Dalam Rencana Pembangunan Jangka Menengah Nasional (RPJMN) 2020–2024, pembangunan destinasi prioritas menjadi salah satu proyek strategis nasional. Sesuai lampiran Peraturan Presiden (Perpres) Nomor 18 Tahun 2020 tentang RPJMN 2020– 2024, indikasi pendanaan untuk sepuluh destinasi prioritas mencapai sekitar Rp 166 triliun.
Dalam Perpres itu juga disebutkan, pariwisata menjadi salah satu sektor yang dipakai memperkuat ketahanan ekonomi untuk pertumbuhan yang berkualitas dan berkeadilan.
“Untuk promosi lima DSP, kami mendorong adanya penyelenggaraan MICE (pertemuan, perjalanan insentif, konferensi, dan ekshibisi). Labuan Bajo, misalnya, akhirnya dipakai sebagai tempat penyelenggaraan Konferensi Tingkat Tinggi ASEAN. Karena ‘keterbatasan lahan’, kami memfokuskan Labuan Bajo untuk premium MICE, smallersize, dan aktivitas pariwisata yang lebih personal,” kata Sandiaga.
Direktur Eksekutif Indonesian Ecotourism Network (Indecon) Ary S Suhandi, saat dihubungi Rabu (3/5/2023), di Jakarta, berpendapat, pengembangan destinasi pariwisata dengan pendekatan prioritas secara umum sudah tepat. Pendekatan ini juga mempertimbangkan ketersediaan anggaran negara, investasi, serta pinjaman luar negeri.
Penetapan destinasi prioritas ataupun super prioritas menjadi tanda bahwa sektor pariwisata memegang peranan penting dalam pertumbuhan ekonomi.
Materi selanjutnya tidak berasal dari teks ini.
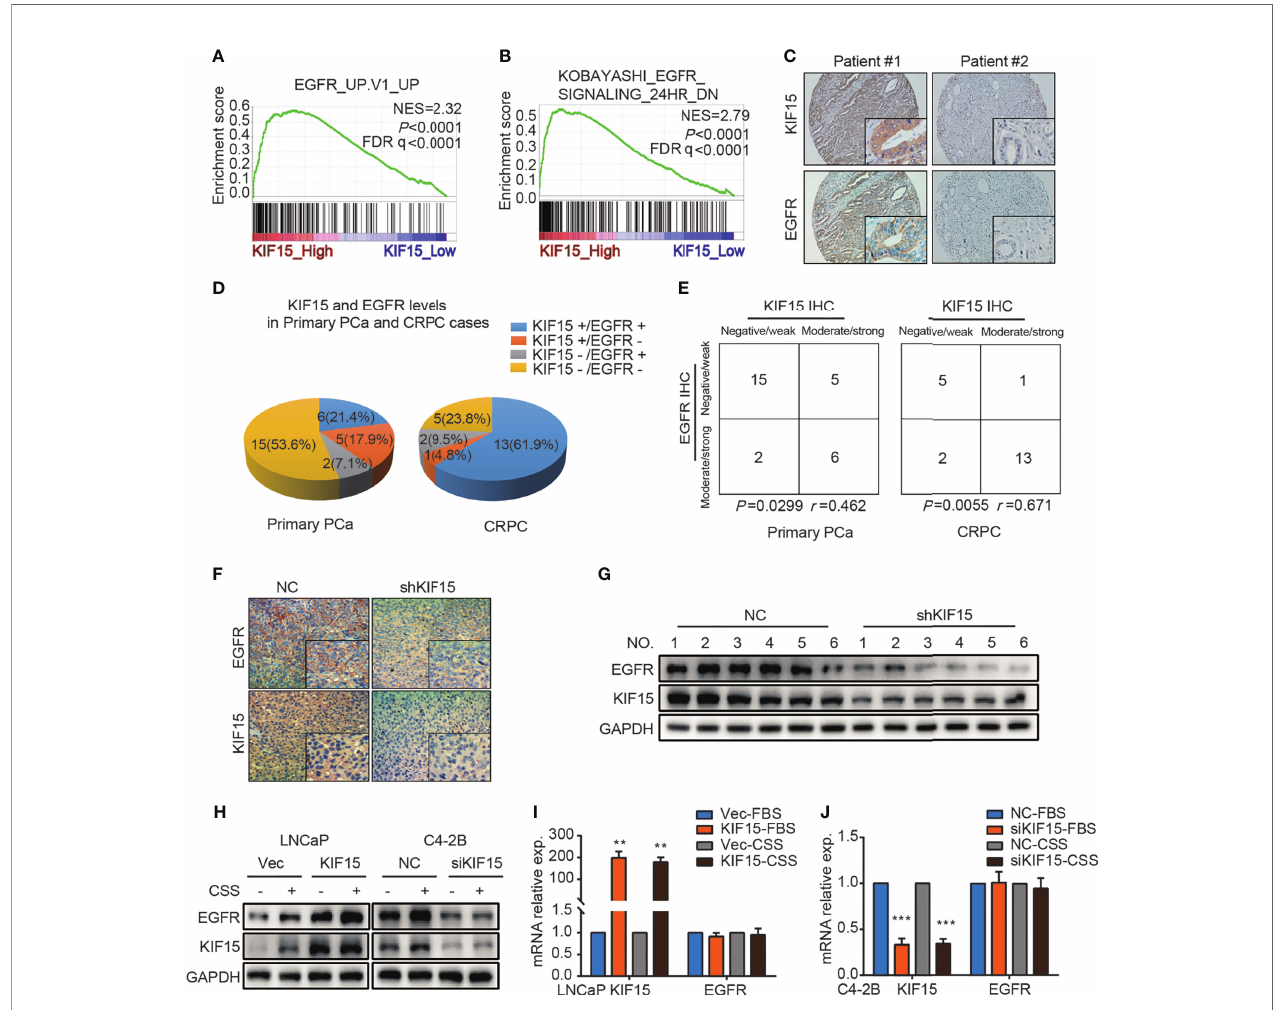
FIGURE 3 | KIF15 promotes EGFR expression in PCa. (A) GSEA analysis of EGFR signatures (genes upregulated upon EGFR elevated) from a microarray dataset (GSE35988) that pro fi led CRPC cases with KIF15_High (the highest 2 samples) or KIF15_Low (the lowest 2 samples) expression. NES = 2.32; P < 0.0001, FDR q < 0.0001. (B) GSEA analysis of EGFR signatures (down-regulated after treatment with EGFR inhibitor) from a microarray dataset (GSE32269) that pro fi led CRPC cases with KIF15_High (the highest 2 samples) or KIF15_Low (the lowest 2 samples) expression. NES = 2.79; P < 0.0001, FDR q < 0.0001. (C, D) Representative IHC images (C) and quantitative analysis (D) for EGFR and KIF15 expression in PCa cases in Qilu Hospital. KIF15-, negative and weak KIF15 positive tumors examined by IHC staining; KIF15+, moderate and strong KIF15 positive tumors examined by IHC staining; EGFR-, negative and weak EGFR positive tumors examined by IHC staining; EGFR+, moderate and strong EGFR positive tumors examined by IHC staining. (E) Contingency table for KIF15 expression and EGFR status by IHC in primary PCa cases and CRPC cases in Qilu Hospital. (F, G) EGFR protein expression in C4-2B xenograft examined by IHC staining (F) and Western blot (G) . (H) EGFR protein expression in LNCaP cells (left) and C4-2B (right) cells. These cells were cultured and passaged in CSS medium or FBS medium for 1 month, and then they were transfected with corresponding expression plasmids for 48 hours or siRNA for 72 hours. Then cells were collected, lysed for Western blot assay. (I, J) The relative mRNA expression of KIF15 and EGFR in LNCaP (I) and C4-2B (J) cells with indicated treatment. LNCaP (I) and C4-2B (J) cells with indicated treatment as (H) were transfected with expression plasmids or siRNAs for 48 hours. The total RNA was extracted, and the mRNA levels of KIF15 and EGFR were determined by qRT-PCR. ** P < 0.01; *** P <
Kebijakan itu juga membuat Indonesia pertama kalinya menjadikan sektor pariwisata sebagai kendaraan untuk menarik investasi.
Hanya saja, lanjut Ary, pembangunan yang telah dan sedang dikerjakan pemerintah di lima DSP cenderung fokus pada akses dan amenitas. Pembangunan atraksi relatif belum cukup kuat.
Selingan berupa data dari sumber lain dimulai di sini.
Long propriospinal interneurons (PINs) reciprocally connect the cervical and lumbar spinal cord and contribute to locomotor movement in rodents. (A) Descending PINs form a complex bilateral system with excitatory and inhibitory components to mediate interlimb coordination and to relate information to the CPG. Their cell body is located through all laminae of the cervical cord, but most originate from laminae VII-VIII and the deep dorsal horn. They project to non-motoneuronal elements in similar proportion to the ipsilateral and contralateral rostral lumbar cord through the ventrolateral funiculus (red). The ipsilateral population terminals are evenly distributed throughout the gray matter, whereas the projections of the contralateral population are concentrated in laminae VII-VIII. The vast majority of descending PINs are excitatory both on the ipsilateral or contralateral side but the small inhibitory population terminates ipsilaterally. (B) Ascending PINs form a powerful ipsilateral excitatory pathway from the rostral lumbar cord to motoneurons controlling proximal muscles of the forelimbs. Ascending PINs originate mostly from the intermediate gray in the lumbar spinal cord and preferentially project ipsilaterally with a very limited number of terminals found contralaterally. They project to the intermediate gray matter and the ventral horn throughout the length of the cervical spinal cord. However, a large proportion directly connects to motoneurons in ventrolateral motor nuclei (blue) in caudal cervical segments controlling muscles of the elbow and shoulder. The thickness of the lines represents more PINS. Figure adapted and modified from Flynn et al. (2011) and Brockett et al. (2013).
“Apabila pemerintah menginginkan sektor pariwisata bergerak dari pariwisata massal (mengandalkan jumlah kunjungan yang besar) menuju pariwisata berkualitas (quality tourism), pengembangan atraksi perlu dioptimalkan. Kualitas sumber daya manusia yang bekerja di industri pun harus ditingkatkan,” kata dia.
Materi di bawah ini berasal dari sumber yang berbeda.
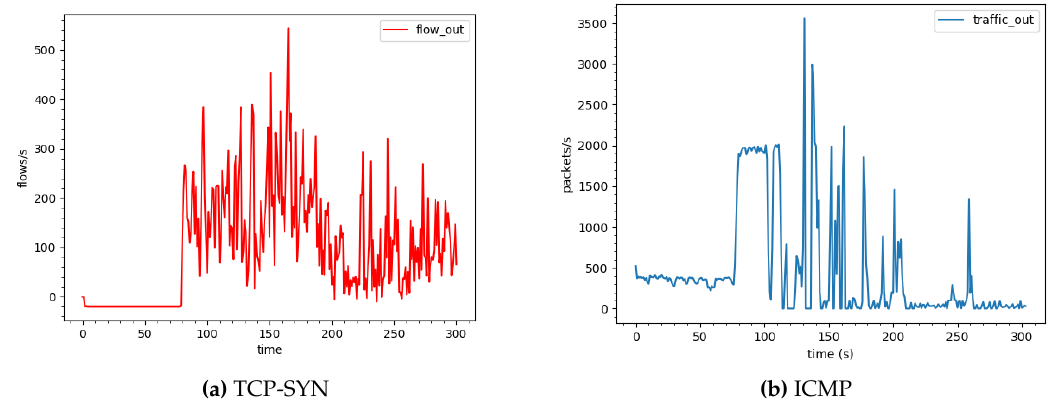
Figure 11. Attack traffic volume arriving at the victim: ( a ) TCP-SYN (flows per second) and ( b ) ICMP (packets per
Penetapan destinasi prioritas ataupun super prioritas menjadi tanda bahwa sektor pariwisata memegang peranan penting dalam pertumbuhan ekonomi.
Ary menambahkan pentingnya memperhatikan penduduk lokal. Sebab, pembangunan destinasi wisata baru biasanya mendorong kenaikan harga barang. Akibatnya, penduduk setempat berpotensi mengalami penurunan daya beli. Oleh karena itu, proses pembangunan destinasi prioritas ataupun DSP yang masih berjalan sebaiknya juga mulai mempertimbangkan kondisi penduduk lokal.
“Pemerintah bisa mengikutsertakan mereka ke kepesertaan jaminan sosial. Itu contoh. Kemudian, hal yang paling penting adalah evaluasi kecocokan sasaran yang ingin dicapai dengan perkembangan pembangunan DSP,” imbuh Ary.
Ketua Umum Ikatan Cendekiawan Pariwisata Indonesia Azril Azahari menambahkan, paradigma pariwisata dunia telah bergeser dari pariwisata massal ke pariwisata berkualitas dan pariwisata yang menyesuaikan (customized tourism). Paradigma yang terakhir ini muncul akibat krisis pandemi Covid-19.
“Perilaku wisatawan bergeser menjadi lebih menyukai hal-hal yang lebih personal dan lokal. Dengan dasar pemikiran itu, maka pembangunan destinasi harus dievaluasi dan reorientasi,” kata dia.